Data entries:
○ ○ ○ ○ ○

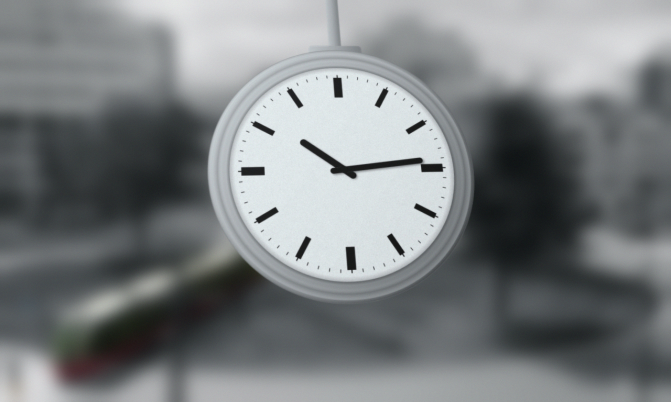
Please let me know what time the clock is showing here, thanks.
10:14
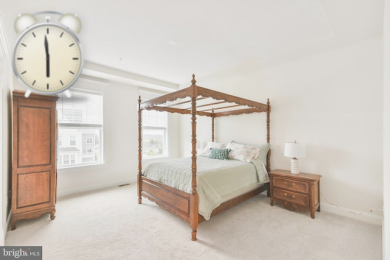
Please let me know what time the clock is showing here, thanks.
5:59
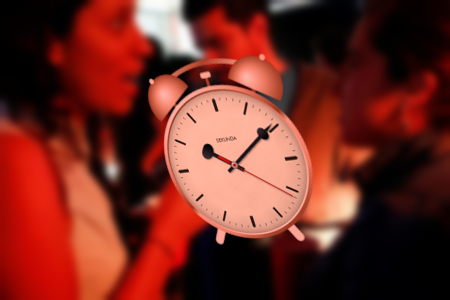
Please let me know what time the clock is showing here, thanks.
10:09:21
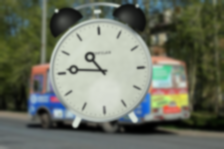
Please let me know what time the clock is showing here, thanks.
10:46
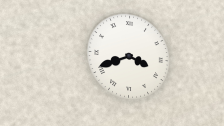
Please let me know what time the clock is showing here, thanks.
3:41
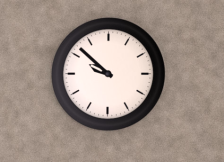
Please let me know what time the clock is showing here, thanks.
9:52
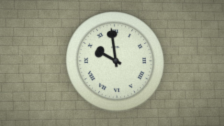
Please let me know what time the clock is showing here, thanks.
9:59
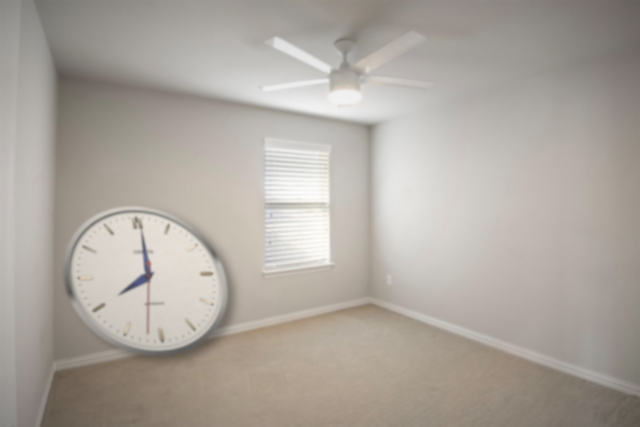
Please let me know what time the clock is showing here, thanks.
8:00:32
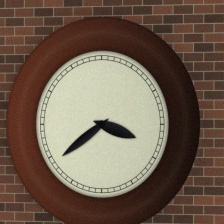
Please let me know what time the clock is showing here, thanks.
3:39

○ ○ ○ ○ ○

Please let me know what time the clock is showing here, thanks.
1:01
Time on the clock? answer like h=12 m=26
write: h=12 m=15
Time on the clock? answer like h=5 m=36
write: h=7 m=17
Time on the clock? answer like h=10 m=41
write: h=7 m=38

○ ○ ○ ○ ○

Job:
Count the lines in the items above that contain the string "answer", treating uppercase and lowercase as different. Reply with the number alone.

Result:
3